Reproduce every line of the material below without altering a single character.

--- BEGIN MATERIAL PROVIDED ---

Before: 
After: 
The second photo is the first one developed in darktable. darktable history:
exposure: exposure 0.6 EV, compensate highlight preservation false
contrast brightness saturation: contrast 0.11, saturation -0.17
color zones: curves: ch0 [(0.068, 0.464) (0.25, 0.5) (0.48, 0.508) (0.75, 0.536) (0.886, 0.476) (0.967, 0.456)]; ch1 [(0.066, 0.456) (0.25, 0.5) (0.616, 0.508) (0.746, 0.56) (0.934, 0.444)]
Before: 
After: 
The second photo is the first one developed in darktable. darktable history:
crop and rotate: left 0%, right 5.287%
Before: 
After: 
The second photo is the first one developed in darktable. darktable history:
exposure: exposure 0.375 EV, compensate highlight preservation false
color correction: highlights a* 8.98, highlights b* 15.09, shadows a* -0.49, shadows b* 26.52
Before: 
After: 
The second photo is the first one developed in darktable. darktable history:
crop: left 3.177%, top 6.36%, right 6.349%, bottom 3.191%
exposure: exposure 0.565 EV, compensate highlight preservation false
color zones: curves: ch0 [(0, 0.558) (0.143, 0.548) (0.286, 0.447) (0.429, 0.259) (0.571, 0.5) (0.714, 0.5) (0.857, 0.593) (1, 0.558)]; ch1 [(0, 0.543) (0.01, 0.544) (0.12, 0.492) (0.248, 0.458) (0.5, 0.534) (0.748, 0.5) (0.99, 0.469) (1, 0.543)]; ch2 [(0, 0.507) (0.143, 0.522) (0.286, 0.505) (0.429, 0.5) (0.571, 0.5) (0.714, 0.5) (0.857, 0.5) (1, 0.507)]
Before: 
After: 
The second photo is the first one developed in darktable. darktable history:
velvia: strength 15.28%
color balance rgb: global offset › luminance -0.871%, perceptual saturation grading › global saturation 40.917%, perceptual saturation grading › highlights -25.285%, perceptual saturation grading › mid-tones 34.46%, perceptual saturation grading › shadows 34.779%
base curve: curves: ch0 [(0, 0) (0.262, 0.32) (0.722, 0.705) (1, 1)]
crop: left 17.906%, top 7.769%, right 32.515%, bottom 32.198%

--- END MATERIAL PROVIDED ---

■ **OUTPUT**:
Before: 
After: 
The second photo is the first one developed in darktable. darktable history:
exposure: exposure 0.6 EV, compensate highlight preservation false
contrast brightness saturation: contrast 0.11, saturation -0.17
color zones: curves: ch0 [(0.068, 0.464) (0.25, 0.5) (0.48, 0.508) (0.75, 0.536) (0.886, 0.476) (0.967, 0.456)]; ch1 [(0.066, 0.456) (0.25, 0.5) (0.616, 0.508) (0.746, 0.56) (0.934, 0.444)]
Before: 
After: 
The second photo is the first one developed in darktable. darktable history:
crop and rotate: left 0%, right 5.287%
Before: 
After: 
The second photo is the first one developed in darktable. darktable history:
exposure: exposure 0.375 EV, compensate highlight preservation false
color correction: highlights a* 8.98, highlights b* 15.09, shadows a* -0.49, shadows b* 26.52
Before: 
After: 
The second photo is the first one developed in darktable. darktable history:
crop: left 3.177%, top 6.36%, right 6.349%, bottom 3.191%
exposure: exposure 0.565 EV, compensate highlight preservation false
color zones: curves: ch0 [(0, 0.558) (0.143, 0.548) (0.286, 0.447) (0.429, 0.259) (0.571, 0.5) (0.714, 0.5) (0.857, 0.593) (1, 0.558)]; ch1 [(0, 0.543) (0.01, 0.544) (0.12, 0.492) (0.248, 0.458) (0.5, 0.534) (0.748, 0.5) (0.99, 0.469) (1, 0.543)]; ch2 [(0, 0.507) (0.143, 0.522) (0.286, 0.505) (0.429, 0.5) (0.571, 0.5) (0.714, 0.5) (0.857, 0.5) (1, 0.507)]
Before: 
After: 
The second photo is the first one developed in darktable. darktable history:
velvia: strength 15.28%
color balance rgb: global offset › luminance -0.871%, perceptual saturation grading › global saturation 40.917%, perceptual saturation grading › highlights -25.285%, perceptual saturation grading › mid-tones 34.46%, perceptual saturation grading › shadows 34.779%
base curve: curves: ch0 [(0, 0) (0.262, 0.32) (0.722, 0.705) (1, 1)]
crop: left 17.906%, top 7.769%, right 32.515%, bottom 32.198%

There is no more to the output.